The other question of “where is the good?” is much more difficult. Platitudes like “God doesn’t give you more than you can handle” aren’t very helpful. There may be some hidden blessing which makes the time of trouble more meaningful. We may find some purpose on the other side that gives meaning in hindsight. This might be a time of pause, where we’re able to step aside and refresh ourselves for the continuing journey and wherever it takes us next. And sometimes, dear friend, there seems to be no good at all, only loss, pain, or difficulty, and time that we bide until it passes. It’s then that I pray that my response gives meaning, that I can take the darkness and spend it for light in some way and continue the journey.
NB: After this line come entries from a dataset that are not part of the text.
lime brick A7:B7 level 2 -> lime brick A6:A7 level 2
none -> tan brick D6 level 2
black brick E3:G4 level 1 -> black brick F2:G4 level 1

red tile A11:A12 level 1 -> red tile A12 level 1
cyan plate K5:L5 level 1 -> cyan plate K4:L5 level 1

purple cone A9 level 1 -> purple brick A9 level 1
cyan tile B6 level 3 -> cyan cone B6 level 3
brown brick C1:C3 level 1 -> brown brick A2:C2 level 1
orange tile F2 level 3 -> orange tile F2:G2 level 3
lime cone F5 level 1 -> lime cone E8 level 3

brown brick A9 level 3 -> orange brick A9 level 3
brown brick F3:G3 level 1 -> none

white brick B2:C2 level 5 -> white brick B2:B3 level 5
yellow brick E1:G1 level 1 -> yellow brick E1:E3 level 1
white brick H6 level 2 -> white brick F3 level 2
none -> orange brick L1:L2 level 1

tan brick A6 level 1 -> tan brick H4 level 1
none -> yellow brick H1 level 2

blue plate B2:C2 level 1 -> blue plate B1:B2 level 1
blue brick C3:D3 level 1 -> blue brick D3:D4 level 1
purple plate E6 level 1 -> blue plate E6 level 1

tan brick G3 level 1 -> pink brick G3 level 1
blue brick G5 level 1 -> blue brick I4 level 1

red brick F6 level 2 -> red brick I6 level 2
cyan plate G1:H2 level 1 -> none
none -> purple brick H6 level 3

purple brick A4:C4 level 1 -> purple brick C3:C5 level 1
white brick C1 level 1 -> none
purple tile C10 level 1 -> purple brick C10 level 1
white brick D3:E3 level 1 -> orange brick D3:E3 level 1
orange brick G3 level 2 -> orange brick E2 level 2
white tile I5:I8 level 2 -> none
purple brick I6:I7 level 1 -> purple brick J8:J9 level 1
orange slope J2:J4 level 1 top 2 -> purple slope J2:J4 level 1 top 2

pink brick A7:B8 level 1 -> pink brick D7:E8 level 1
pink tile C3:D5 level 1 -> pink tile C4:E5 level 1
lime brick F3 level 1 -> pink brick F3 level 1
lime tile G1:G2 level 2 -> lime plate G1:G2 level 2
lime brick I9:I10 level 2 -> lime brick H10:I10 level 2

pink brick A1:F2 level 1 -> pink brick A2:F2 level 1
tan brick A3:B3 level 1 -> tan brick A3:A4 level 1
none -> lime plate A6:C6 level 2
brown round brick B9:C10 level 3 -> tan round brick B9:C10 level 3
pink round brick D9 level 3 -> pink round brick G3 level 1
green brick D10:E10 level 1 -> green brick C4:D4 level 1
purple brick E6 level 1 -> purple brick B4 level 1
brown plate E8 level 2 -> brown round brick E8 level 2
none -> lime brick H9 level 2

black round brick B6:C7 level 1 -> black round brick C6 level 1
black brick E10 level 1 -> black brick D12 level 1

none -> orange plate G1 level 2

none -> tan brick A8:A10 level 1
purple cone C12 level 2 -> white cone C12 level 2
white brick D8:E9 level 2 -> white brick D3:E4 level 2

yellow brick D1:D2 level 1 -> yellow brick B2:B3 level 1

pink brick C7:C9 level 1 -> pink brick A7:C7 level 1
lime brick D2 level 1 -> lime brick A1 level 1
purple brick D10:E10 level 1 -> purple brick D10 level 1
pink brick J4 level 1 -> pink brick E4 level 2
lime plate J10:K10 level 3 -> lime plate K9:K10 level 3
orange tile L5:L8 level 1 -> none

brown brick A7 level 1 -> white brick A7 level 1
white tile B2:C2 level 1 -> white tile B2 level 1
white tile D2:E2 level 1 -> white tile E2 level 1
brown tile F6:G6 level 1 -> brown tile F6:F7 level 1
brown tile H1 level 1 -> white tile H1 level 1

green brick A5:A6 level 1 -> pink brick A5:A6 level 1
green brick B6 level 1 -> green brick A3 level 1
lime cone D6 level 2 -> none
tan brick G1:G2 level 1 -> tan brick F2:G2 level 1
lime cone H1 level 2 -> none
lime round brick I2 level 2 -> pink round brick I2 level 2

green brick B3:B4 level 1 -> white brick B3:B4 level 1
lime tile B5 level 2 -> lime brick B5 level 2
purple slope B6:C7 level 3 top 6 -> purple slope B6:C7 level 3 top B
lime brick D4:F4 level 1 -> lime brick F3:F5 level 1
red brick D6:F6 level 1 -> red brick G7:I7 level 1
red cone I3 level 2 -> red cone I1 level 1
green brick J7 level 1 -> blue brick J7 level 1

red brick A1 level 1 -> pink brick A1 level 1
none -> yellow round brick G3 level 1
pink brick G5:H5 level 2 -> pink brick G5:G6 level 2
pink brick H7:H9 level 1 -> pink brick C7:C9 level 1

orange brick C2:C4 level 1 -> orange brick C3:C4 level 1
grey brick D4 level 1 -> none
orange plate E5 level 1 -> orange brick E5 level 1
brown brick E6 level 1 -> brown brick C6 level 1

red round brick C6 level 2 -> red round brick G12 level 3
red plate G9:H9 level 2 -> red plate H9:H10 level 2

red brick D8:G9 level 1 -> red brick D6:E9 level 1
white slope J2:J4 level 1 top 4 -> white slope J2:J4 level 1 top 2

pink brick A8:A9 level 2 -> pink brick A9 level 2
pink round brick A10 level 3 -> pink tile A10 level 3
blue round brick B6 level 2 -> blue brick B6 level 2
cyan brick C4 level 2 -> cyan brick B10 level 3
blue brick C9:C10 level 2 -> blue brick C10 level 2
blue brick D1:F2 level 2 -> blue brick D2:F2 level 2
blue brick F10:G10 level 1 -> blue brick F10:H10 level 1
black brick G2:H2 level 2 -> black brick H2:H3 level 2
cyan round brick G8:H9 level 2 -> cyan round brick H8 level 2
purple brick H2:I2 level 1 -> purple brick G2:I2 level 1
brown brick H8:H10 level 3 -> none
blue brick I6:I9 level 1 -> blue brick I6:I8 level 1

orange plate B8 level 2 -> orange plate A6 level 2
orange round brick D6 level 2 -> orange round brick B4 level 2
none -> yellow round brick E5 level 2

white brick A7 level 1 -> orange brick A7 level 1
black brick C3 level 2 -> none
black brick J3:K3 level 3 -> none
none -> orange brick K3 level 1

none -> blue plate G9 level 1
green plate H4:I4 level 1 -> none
God, help us make the journey together, gain strength when the way is easy and light, and sustain each other when difficult and dark. Help us to see that what we can’t get around, we go through together, lifted up by the assurance that if we have each other and travel with Christ, there is no darkness without deliverance. Amen.
Spiritual Formation Exercise
- Try journaling as a way to honestly express your feelings. Be intentional about recording how you see God's grace helping you through dark times.